== Work to complete ==
Set down every line of the rows below word for word, leaving out the pictures.

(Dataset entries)

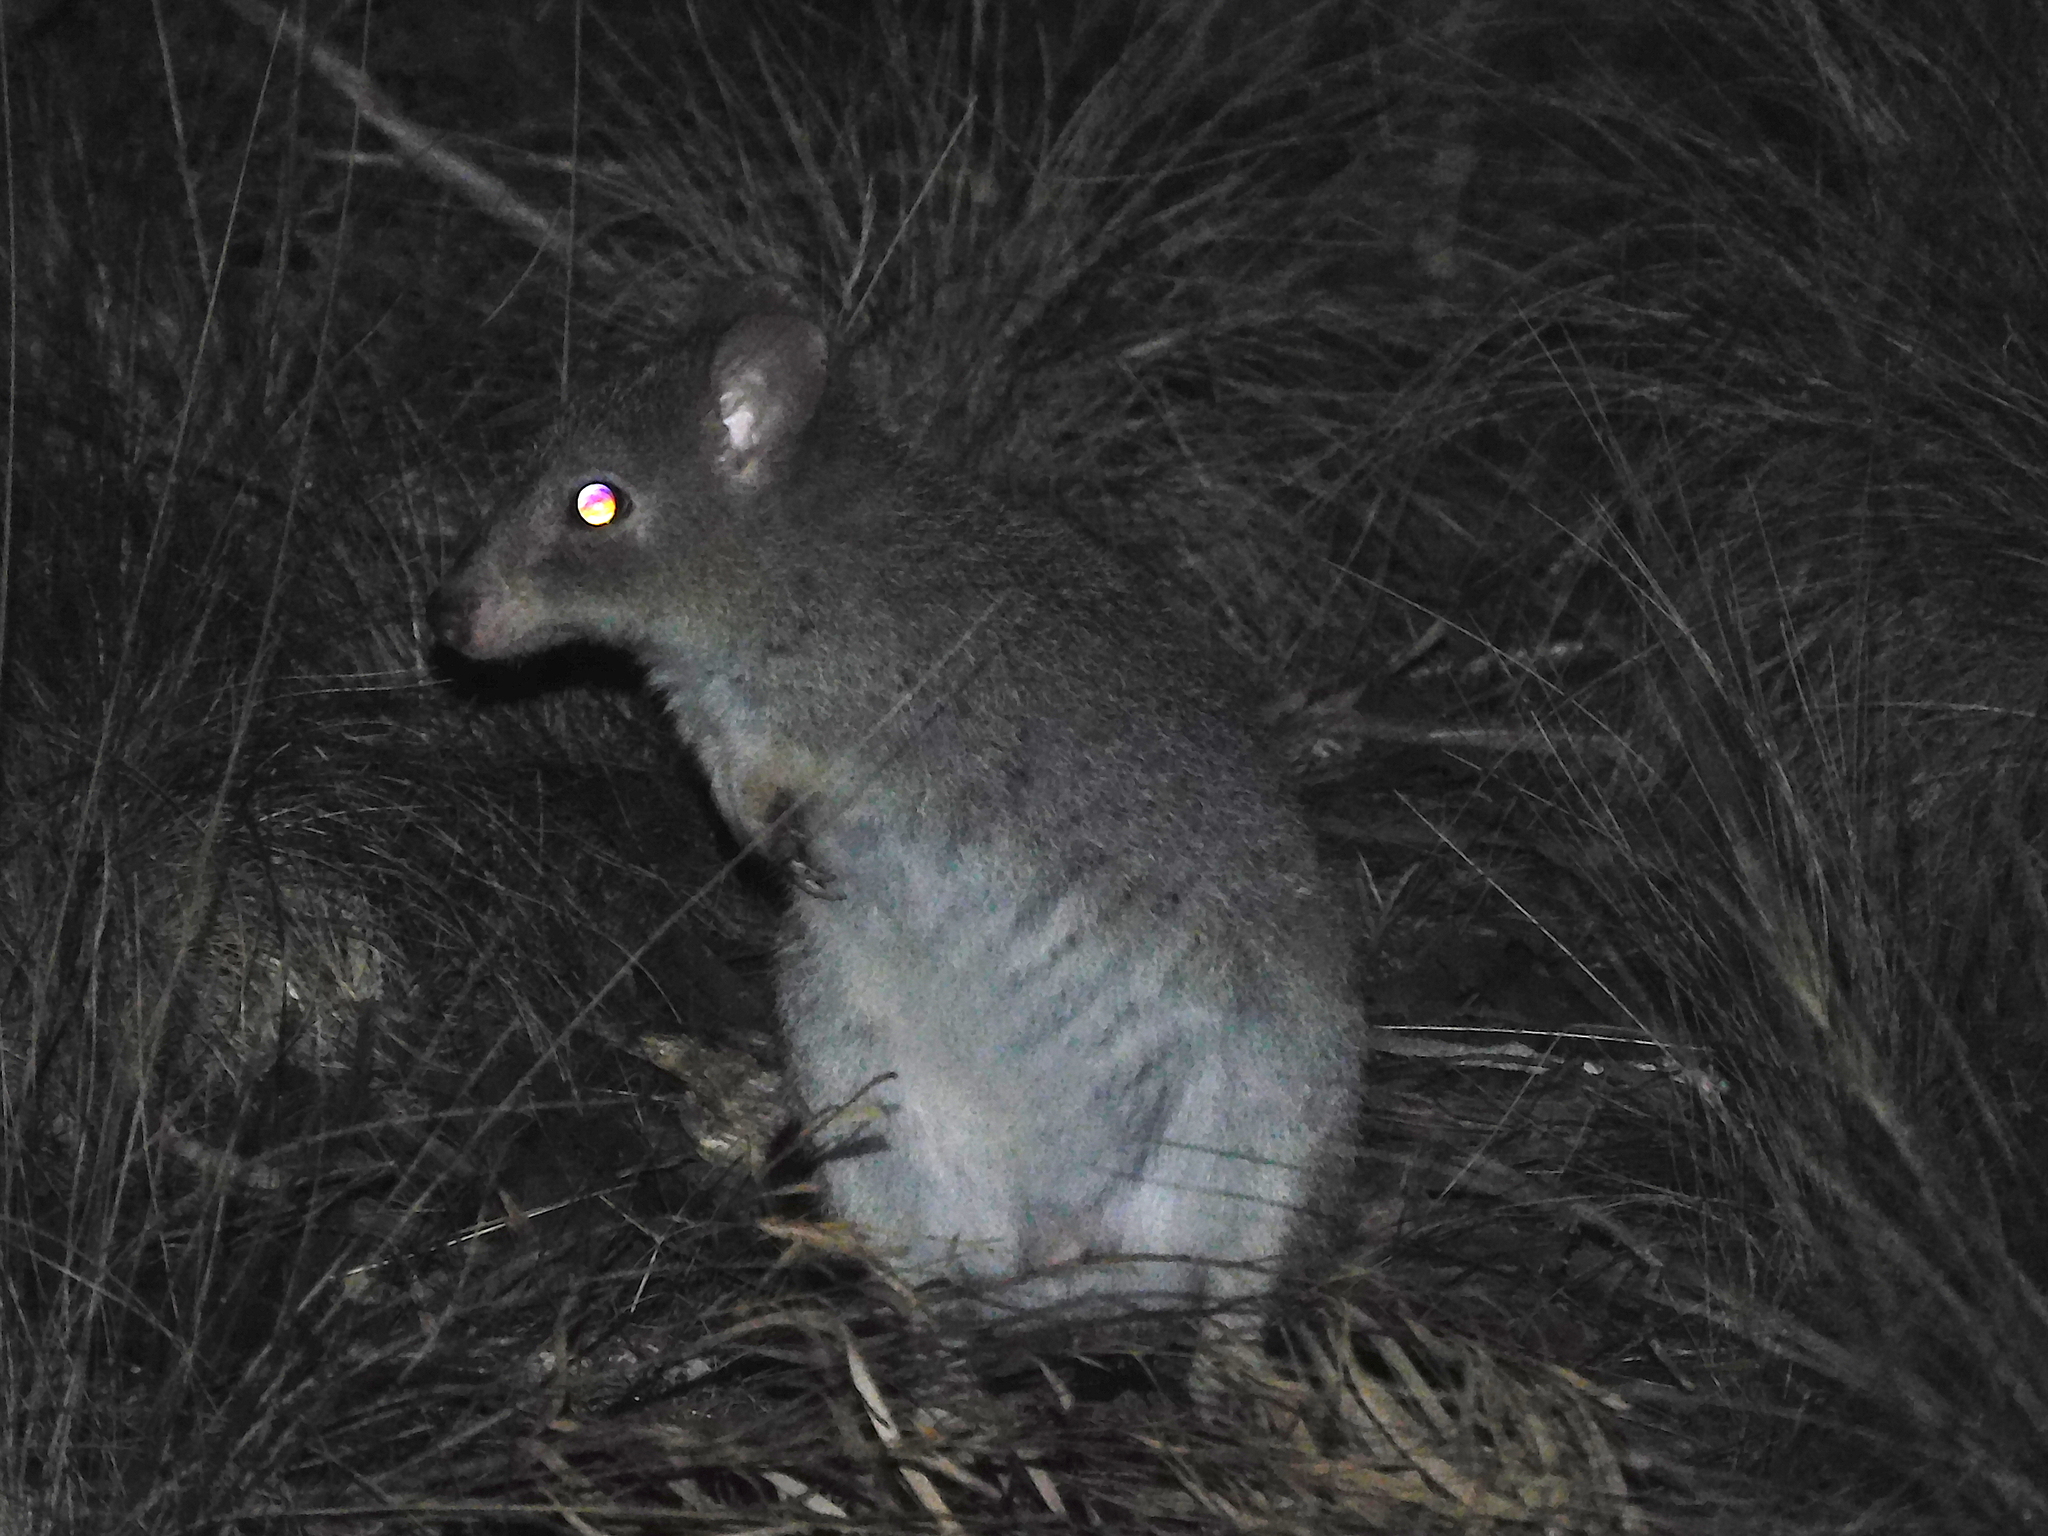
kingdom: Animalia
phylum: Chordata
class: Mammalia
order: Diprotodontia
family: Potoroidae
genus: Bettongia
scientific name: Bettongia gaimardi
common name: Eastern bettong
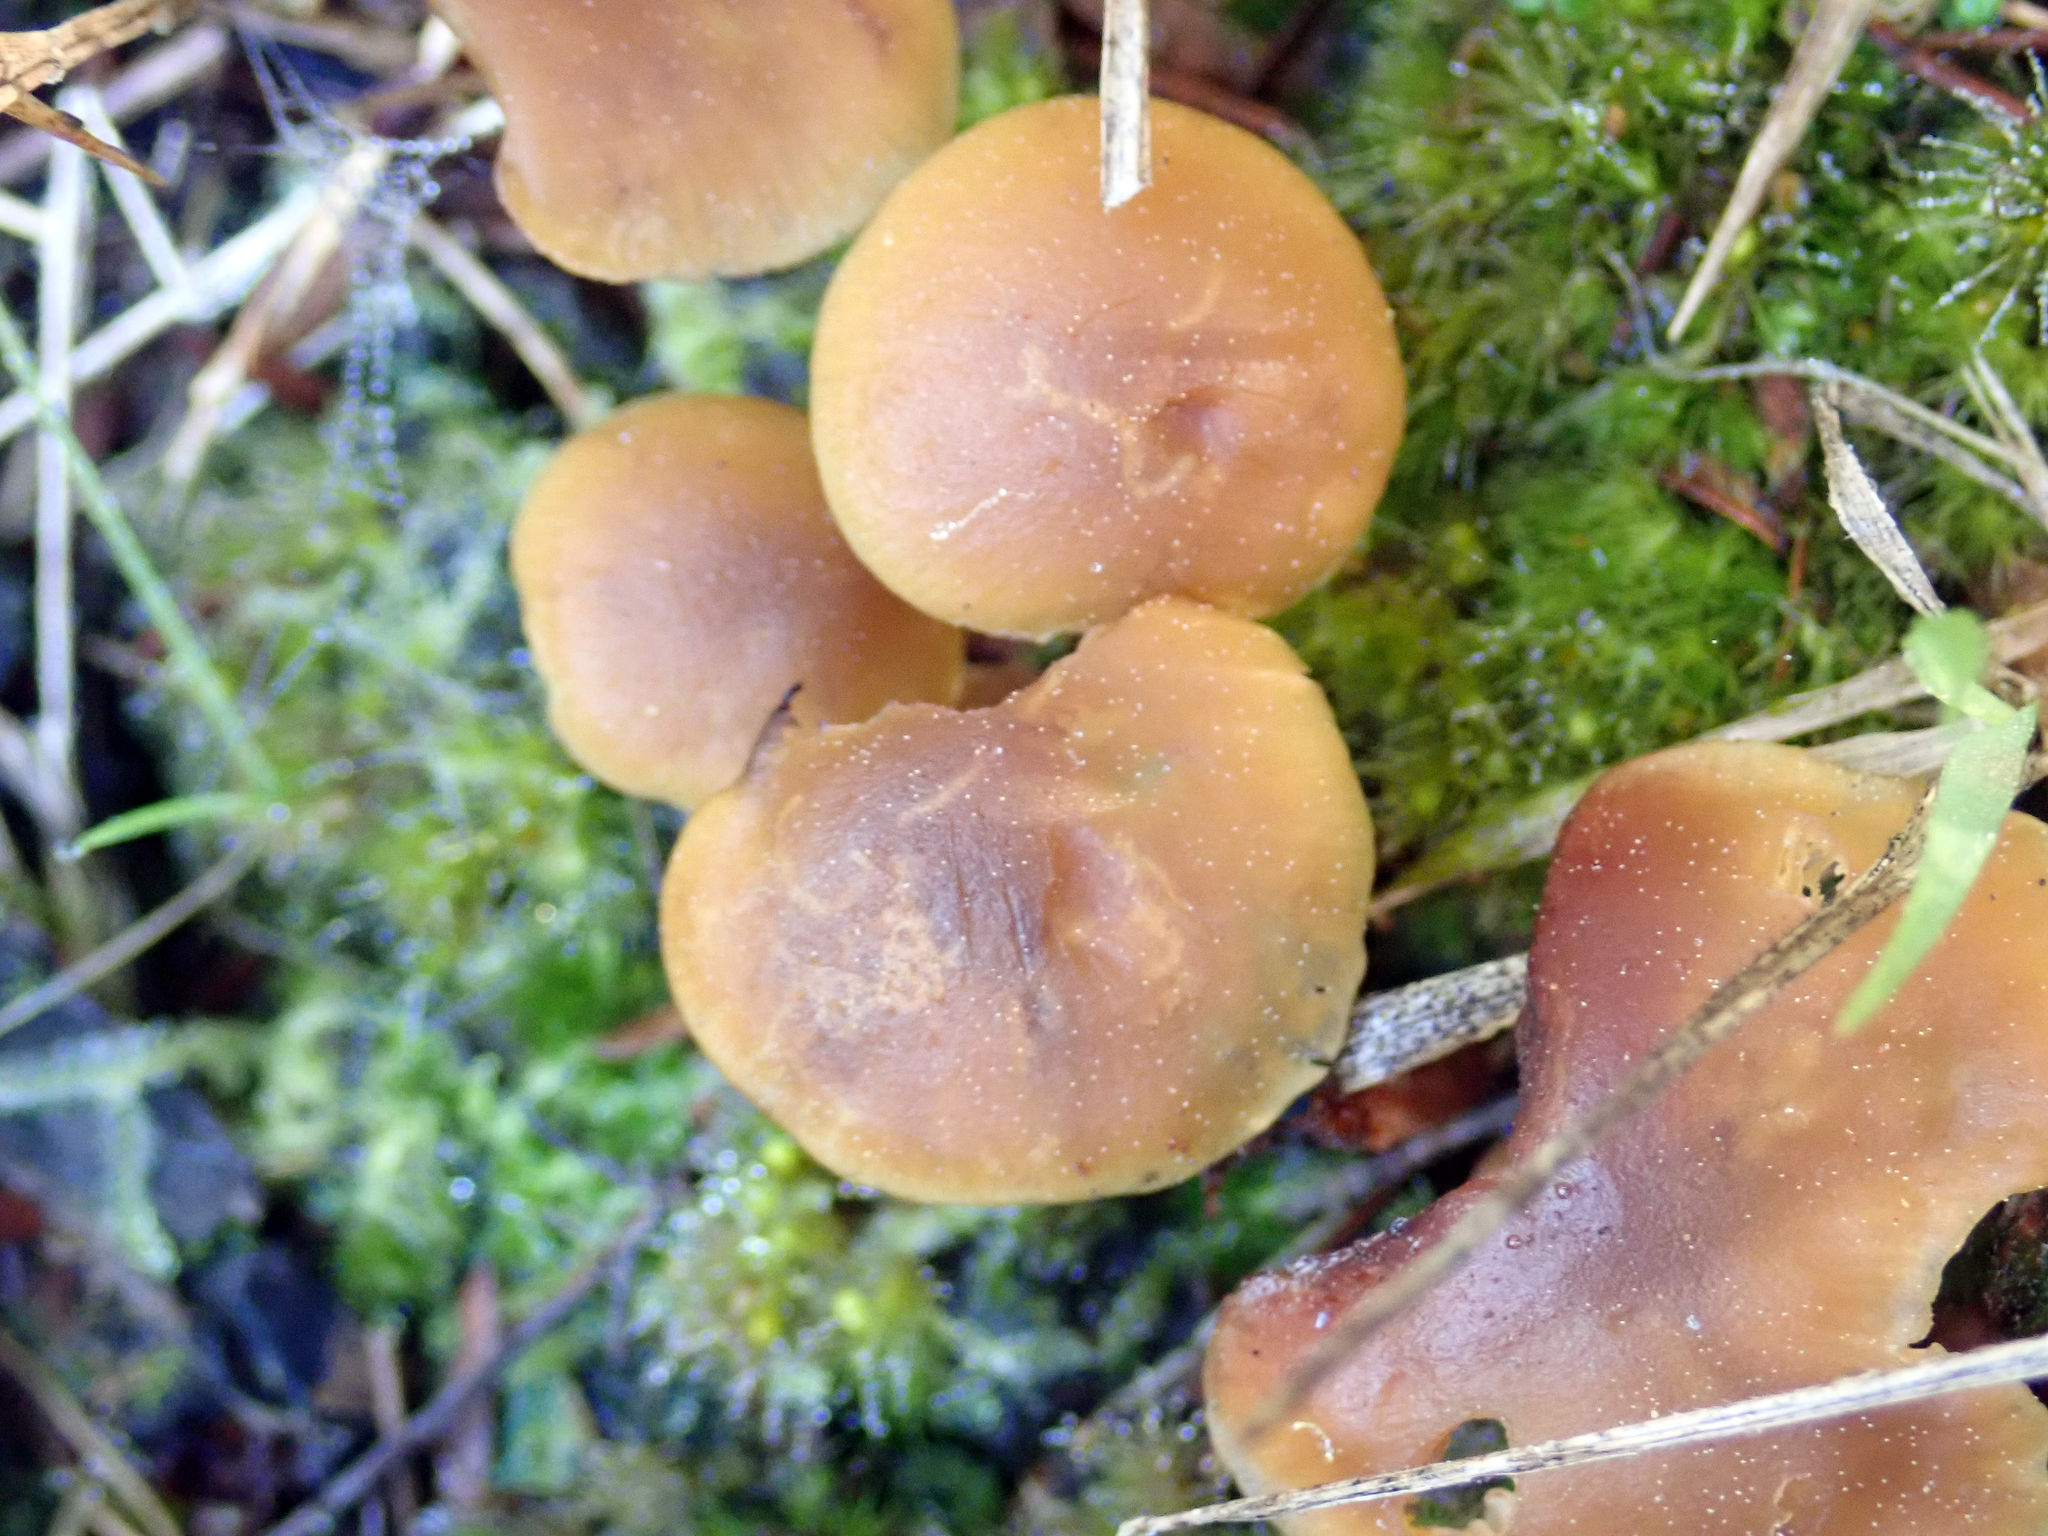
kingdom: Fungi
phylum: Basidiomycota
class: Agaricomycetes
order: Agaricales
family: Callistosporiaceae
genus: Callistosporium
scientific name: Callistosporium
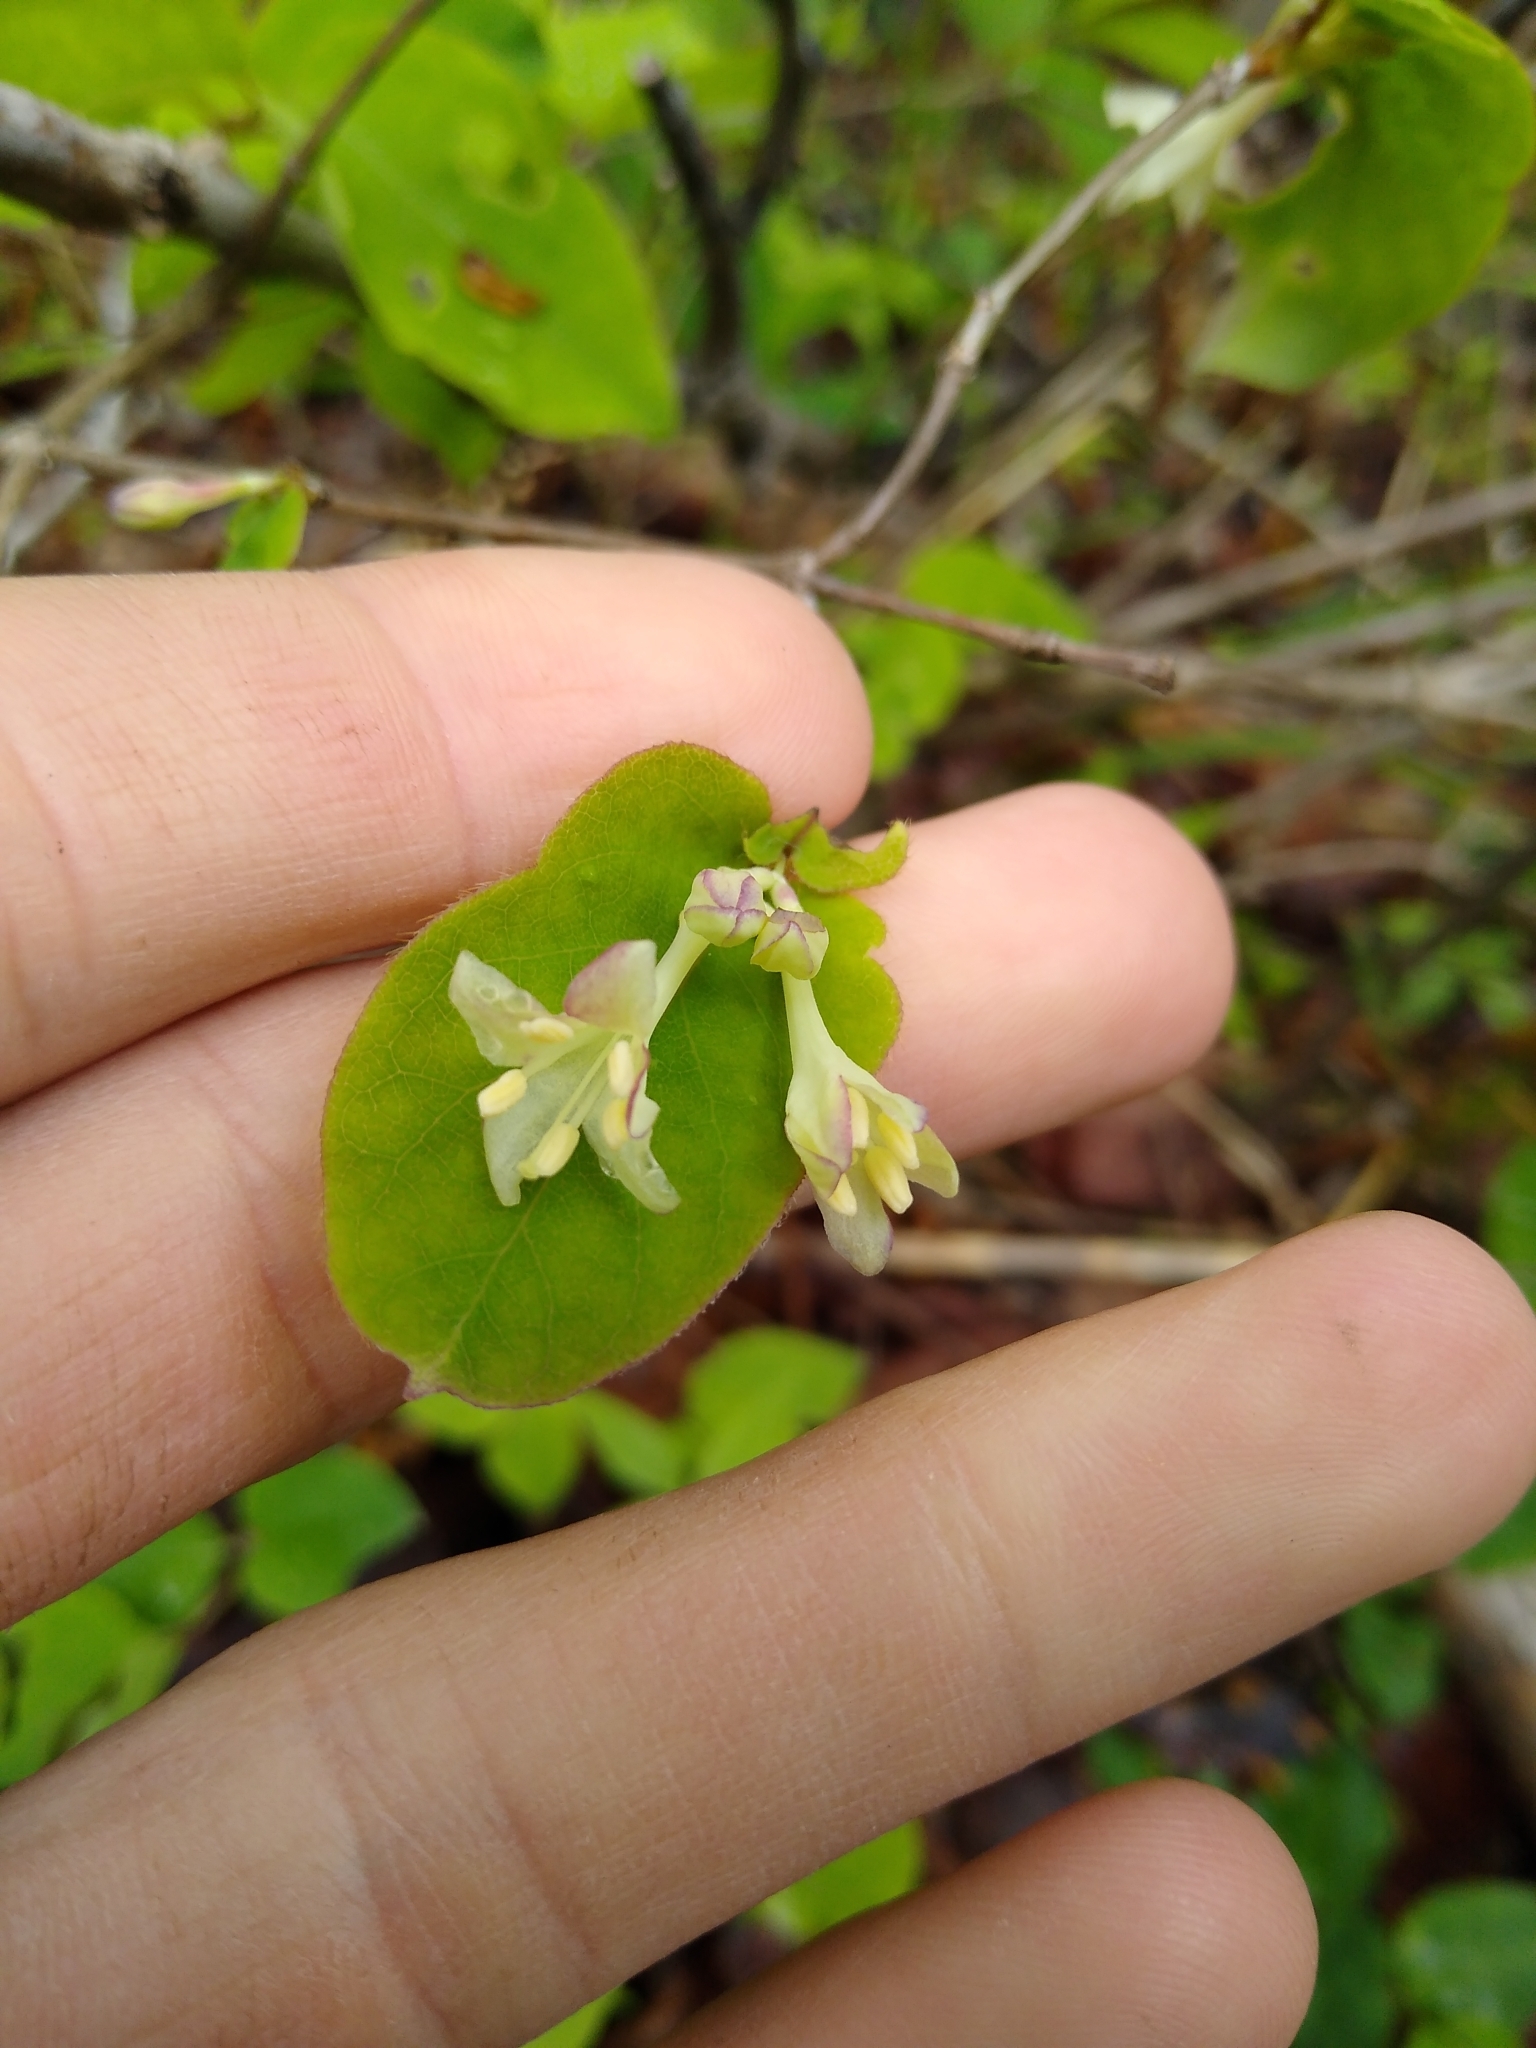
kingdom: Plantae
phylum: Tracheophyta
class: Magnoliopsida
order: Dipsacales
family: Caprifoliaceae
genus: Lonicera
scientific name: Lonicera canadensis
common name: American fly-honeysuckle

== Reply to the exercise ==
kingdom: Animalia
phylum: Chordata
class: Mammalia
order: Diprotodontia
family: Potoroidae
genus: Bettongia
scientific name: Bettongia gaimardi
common name: Eastern bettong
kingdom: Fungi
phylum: Basidiomycota
class: Agaricomycetes
order: Agaricales
family: Callistosporiaceae
genus: Callistosporium
scientific name: Callistosporium
kingdom: Plantae
phylum: Tracheophyta
class: Magnoliopsida
order: Dipsacales
family: Caprifoliaceae
genus: Lonicera
scientific name: Lonicera canadensis
common name: American fly-honeysuckle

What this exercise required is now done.